◆ **DATA SUPPLIED**:
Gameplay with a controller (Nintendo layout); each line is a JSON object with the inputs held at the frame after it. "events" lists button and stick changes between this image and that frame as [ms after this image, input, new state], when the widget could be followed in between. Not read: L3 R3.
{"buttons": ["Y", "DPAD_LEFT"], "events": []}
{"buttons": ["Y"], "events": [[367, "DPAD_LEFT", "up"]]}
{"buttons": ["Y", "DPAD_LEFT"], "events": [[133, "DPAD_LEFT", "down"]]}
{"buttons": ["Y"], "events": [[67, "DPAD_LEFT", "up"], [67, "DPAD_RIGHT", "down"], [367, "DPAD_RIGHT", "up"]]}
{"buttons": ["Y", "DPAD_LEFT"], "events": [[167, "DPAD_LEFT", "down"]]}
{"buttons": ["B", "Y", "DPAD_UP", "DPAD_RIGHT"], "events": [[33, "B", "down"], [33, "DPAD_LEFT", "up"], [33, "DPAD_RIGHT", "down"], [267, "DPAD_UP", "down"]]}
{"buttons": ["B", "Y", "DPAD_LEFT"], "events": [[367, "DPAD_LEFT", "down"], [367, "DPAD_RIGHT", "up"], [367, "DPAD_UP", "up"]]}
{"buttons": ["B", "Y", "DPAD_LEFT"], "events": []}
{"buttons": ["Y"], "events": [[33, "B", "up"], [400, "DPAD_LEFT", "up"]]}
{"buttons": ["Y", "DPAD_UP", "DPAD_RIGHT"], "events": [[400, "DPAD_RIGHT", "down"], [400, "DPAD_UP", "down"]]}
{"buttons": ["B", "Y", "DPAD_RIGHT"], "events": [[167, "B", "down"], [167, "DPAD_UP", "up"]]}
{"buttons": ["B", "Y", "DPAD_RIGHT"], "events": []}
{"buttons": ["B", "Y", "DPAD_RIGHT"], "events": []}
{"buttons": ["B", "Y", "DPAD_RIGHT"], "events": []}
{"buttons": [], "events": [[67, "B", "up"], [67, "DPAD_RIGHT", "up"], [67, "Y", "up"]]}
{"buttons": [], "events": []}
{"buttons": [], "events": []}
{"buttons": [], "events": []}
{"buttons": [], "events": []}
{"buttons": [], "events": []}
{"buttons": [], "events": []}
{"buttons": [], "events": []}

◆ **TASK OBJECTIVE**:
Reproduce the entire listing above exactly, leaving nothing out.

◆ **REPLY TO THE EXERCISE**:
Gameplay with a controller (Nintendo layout); each line is a JSON object with the inputs held at the frame after it. "events" lists button and stick changes between this image and that frame as [ms after this image, input, new state], when the widget could be followed in between. Not read: L3 R3.
{"buttons": ["Y", "DPAD_LEFT"], "events": []}
{"buttons": ["Y"], "events": [[367, "DPAD_LEFT", "up"]]}
{"buttons": ["Y", "DPAD_LEFT"], "events": [[133, "DPAD_LEFT", "down"]]}
{"buttons": ["Y"], "events": [[67, "DPAD_LEFT", "up"], [67, "DPAD_RIGHT", "down"], [367, "DPAD_RIGHT", "up"]]}
{"buttons": ["Y", "DPAD_LEFT"], "events": [[167, "DPAD_LEFT", "down"]]}
{"buttons": ["B", "Y", "DPAD_UP", "DPAD_RIGHT"], "events": [[33, "B", "down"], [33, "DPAD_LEFT", "up"], [33, "DPAD_RIGHT", "down"], [267, "DPAD_UP", "down"]]}
{"buttons": ["B", "Y", "DPAD_LEFT"], "events": [[367, "DPAD_LEFT", "down"], [367, "DPAD_RIGHT", "up"], [367, "DPAD_UP", "up"]]}
{"buttons": ["B", "Y", "DPAD_LEFT"], "events": []}
{"buttons": ["Y"], "events": [[33, "B", "up"], [400, "DPAD_LEFT", "up"]]}
{"buttons": ["Y", "DPAD_UP", "DPAD_RIGHT"], "events": [[400, "DPAD_RIGHT", "down"], [400, "DPAD_UP", "down"]]}
{"buttons": ["B", "Y", "DPAD_RIGHT"], "events": [[167, "B", "down"], [167, "DPAD_UP", "up"]]}
{"buttons": ["B", "Y", "DPAD_RIGHT"], "events": []}
{"buttons": ["B", "Y", "DPAD_RIGHT"], "events": []}
{"buttons": ["B", "Y", "DPAD_RIGHT"], "events": []}
{"buttons": [], "events": [[67, "B", "up"], [67, "DPAD_RIGHT", "up"], [67, "Y", "up"]]}
{"buttons": [], "events": []}
{"buttons": [], "events": []}
{"buttons": [], "events": []}
{"buttons": [], "events": []}
{"buttons": [], "events": []}
{"buttons": [], "events": []}
{"buttons": [], "events": []}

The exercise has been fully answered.